The exposures and biologic mechanism that may contribute to autism during fetal development are still largely unknown. Interrogating maternal metabolic features during pregnancy may help identify pathways relevant for the development of autism in the offspring.


The aim of this study is to comprehensively profile the blood metabolome during mid-pregnancy using untargeted high-resolution metabolomics (HRM) in order to identify maternal metabolic features and pathways associated with autism in offspring.


We retrieved stored serum samples from 114 mothers sampled in mid-pregnancy. All subjects lived in the Central Valley of California which is a largely immigrant Hispanic community. Of these, 52 had given birth to a child diagnosed with autism in childhood according to the California Department of Developmental Services records and they were matched (by birth year and gender) to 62 controls randomly selected from the California Birth Records. Using liquid chromatography-high resolution mass spectrometry, we obtained metabolic profiles in an untargeted approach and used partial least squares discriminant analysis (PLS-DA) to select metabolic features that were statistically significantly different in case and control mothers while controlling for potential confounders selected a prior. Pathway and network analyses were employed using the mummichog approach.
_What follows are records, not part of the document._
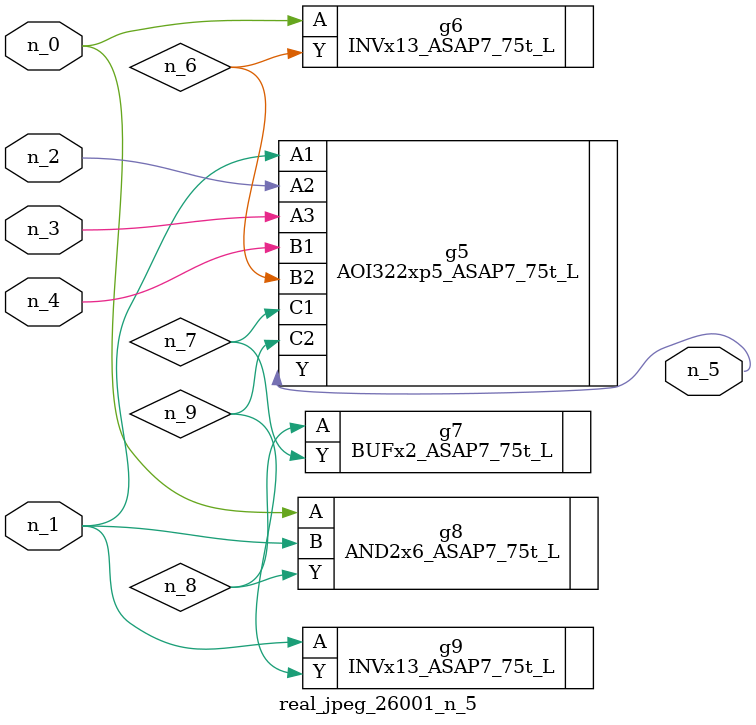
<source format=v>
module real_jpeg_26001_n_5 (n_4, n_0, n_1, n_2, n_3, n_5);

input n_4;
input n_0;
input n_1;
input n_2;
input n_3;

output n_5;

wire n_8;
wire n_6;
wire n_7;
wire n_9;

INVx13_ASAP7_75t_L g6 ( 
.A(n_0),
.Y(n_6)
);

AND2x6_ASAP7_75t_L g8 ( 
.A(n_0),
.B(n_1),
.Y(n_8)
);

AOI322xp5_ASAP7_75t_L g5 ( 
.A1(n_1),
.A2(n_2),
.A3(n_3),
.B1(n_4),
.B2(n_6),
.C1(n_7),
.C2(n_9),
.Y(n_5)
);

INVx13_ASAP7_75t_L g9 ( 
.A(n_1),
.Y(n_9)
);

BUFx2_ASAP7_75t_L g7 ( 
.A(n_8),
.Y(n_7)
);


endmodule
</source>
In total we extracted 4030 and 4994 metabolic features from maternal serum samples in the HILIC column (positive ion mode) and the C18 column (negative ion mode), respectively. Controlling for confounders, 90 and 68 discriminatory metabolic features (HILIC and C18, respectively) were selected according to the criterion Variable Importance In projection (VIP) greater than 2. Pathway enrichment analysis for discriminatory features indicated that the steroid hormone pathway was upregulated in case mothers and we also found alterations in inflammatory and oxidative stress related pathways that distinguished case from control mothers.


Profiling metabolomic features and generating pathways from maternal serum in mid-pregnancy, we found that differences in steroid hormones, inflammatory and oxidative stress pathway may contribute to the development of autism in the offspring.